*** Begin section ***

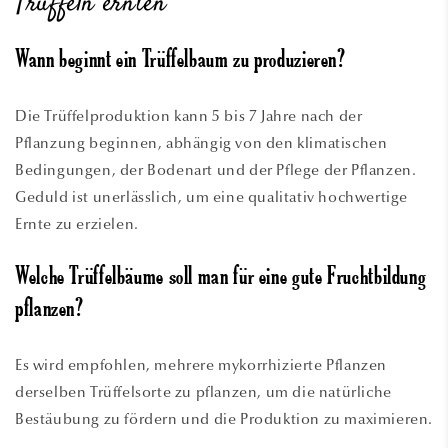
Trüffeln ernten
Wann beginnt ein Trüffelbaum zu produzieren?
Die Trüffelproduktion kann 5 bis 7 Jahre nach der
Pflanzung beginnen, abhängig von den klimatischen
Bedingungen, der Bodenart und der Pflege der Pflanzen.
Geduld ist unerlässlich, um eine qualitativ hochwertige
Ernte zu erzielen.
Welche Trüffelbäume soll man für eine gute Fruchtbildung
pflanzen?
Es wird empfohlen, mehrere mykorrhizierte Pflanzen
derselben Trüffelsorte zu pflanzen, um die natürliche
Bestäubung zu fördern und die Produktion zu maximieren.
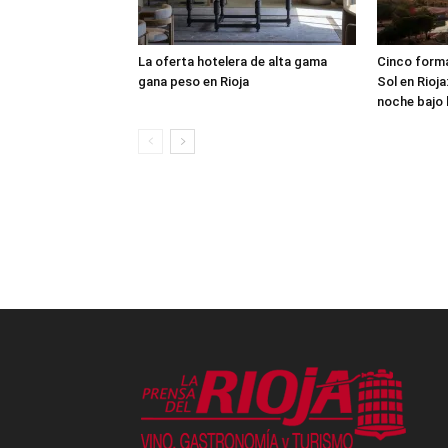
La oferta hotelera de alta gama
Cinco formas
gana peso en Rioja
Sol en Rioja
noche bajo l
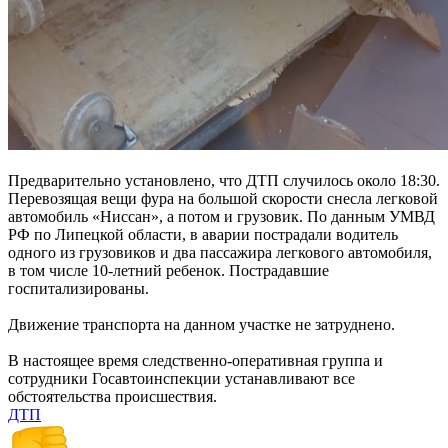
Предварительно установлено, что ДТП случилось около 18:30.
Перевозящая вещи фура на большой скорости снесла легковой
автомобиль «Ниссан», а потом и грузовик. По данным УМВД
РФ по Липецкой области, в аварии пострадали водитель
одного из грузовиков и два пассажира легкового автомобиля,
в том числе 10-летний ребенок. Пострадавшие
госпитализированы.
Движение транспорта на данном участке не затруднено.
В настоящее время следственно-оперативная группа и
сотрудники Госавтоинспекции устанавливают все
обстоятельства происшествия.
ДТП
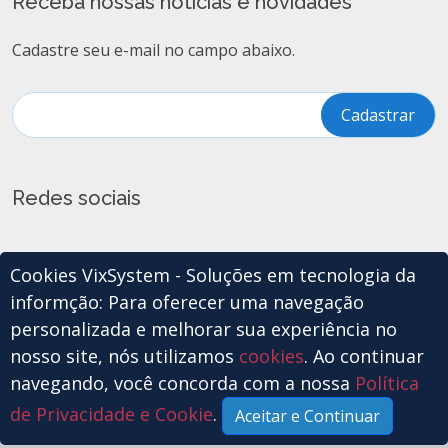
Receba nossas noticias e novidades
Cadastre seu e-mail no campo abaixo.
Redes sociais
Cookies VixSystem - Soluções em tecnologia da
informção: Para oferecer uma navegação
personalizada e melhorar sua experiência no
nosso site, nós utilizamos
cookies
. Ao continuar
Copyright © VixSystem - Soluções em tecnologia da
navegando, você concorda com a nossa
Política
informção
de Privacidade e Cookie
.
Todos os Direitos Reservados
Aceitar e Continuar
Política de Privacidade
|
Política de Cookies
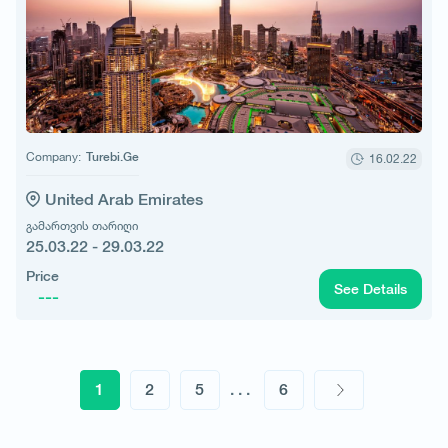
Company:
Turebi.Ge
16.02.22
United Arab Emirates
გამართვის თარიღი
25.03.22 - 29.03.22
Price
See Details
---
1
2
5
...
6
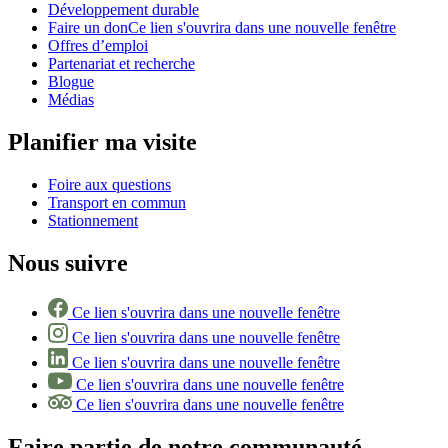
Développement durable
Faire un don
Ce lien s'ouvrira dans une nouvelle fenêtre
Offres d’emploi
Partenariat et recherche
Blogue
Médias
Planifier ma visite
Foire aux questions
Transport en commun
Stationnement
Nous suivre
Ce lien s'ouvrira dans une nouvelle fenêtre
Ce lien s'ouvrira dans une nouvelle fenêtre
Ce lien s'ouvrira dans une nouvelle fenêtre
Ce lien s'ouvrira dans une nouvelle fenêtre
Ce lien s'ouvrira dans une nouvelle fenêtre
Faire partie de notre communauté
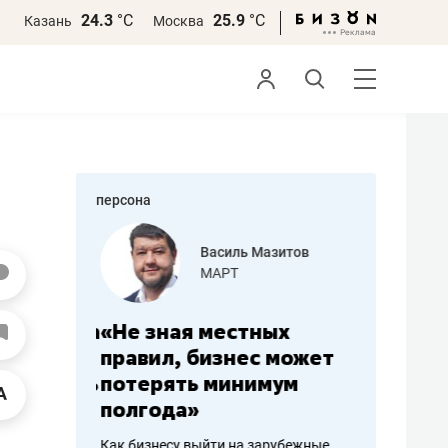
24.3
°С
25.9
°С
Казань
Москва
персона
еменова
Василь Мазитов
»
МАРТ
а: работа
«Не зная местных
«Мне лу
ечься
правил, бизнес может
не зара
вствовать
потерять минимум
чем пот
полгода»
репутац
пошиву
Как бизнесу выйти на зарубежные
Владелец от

*** End section ***
*** Begin section ***

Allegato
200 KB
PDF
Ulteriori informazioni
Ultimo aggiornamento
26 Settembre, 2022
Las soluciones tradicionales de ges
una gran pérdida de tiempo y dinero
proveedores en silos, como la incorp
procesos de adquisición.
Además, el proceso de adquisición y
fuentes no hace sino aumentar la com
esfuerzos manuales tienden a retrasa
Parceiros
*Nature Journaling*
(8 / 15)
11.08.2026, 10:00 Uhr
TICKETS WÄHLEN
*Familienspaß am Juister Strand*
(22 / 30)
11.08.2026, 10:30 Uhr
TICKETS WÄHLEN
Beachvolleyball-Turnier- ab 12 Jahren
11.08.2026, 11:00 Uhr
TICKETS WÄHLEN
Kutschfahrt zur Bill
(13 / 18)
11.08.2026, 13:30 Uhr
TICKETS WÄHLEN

*** End section ***

Give exactly the lines above that run from the line with "Trüffeln ernten" to the line with "Sol en Rioja", both included, leaving every picture out.

* _Output for this task_:
Trüffeln ernten
Wann beginnt ein Trüffelbaum zu produzieren?
Die Trüffelproduktion kann 5 bis 7 Jahre nach der
Pflanzung beginnen, abhängig von den klimatischen
Bedingungen, der Bodenart und der Pflege der Pflanzen.
Geduld ist unerlässlich, um eine qualitativ hochwertige
Ernte zu erzielen.
Welche Trüffelbäume soll man für eine gute Fruchtbildung
pflanzen?
Es wird empfohlen, mehrere mykorrhizierte Pflanzen
derselben Trüffelsorte zu pflanzen, um die natürliche
Bestäubung zu fördern und die Produktion zu maximieren.
La oferta hotelera de alta gama
Cinco formas
gana peso en Rioja
Sol en Rioja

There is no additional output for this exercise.